WORK REQUIRED
Count the lines in the records below that contain the word "Estado". Give only the number.
+++ DATA TO PROCESS +++
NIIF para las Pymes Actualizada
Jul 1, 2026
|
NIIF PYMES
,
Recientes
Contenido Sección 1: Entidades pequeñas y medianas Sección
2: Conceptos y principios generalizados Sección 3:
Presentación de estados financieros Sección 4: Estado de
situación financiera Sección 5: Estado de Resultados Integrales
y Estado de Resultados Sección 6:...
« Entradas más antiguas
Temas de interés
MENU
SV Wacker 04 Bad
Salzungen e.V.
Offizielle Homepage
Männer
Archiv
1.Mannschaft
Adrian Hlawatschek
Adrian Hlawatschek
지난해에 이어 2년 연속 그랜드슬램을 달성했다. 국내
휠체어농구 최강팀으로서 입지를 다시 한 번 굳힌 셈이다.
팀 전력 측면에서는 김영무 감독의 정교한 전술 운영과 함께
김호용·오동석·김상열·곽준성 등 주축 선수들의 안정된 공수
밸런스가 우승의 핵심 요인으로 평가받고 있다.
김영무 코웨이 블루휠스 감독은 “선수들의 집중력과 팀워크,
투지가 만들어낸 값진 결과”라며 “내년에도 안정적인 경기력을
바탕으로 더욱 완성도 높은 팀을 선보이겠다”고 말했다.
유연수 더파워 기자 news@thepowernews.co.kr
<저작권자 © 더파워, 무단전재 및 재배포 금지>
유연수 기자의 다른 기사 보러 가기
+++
TASK OUTPUT
3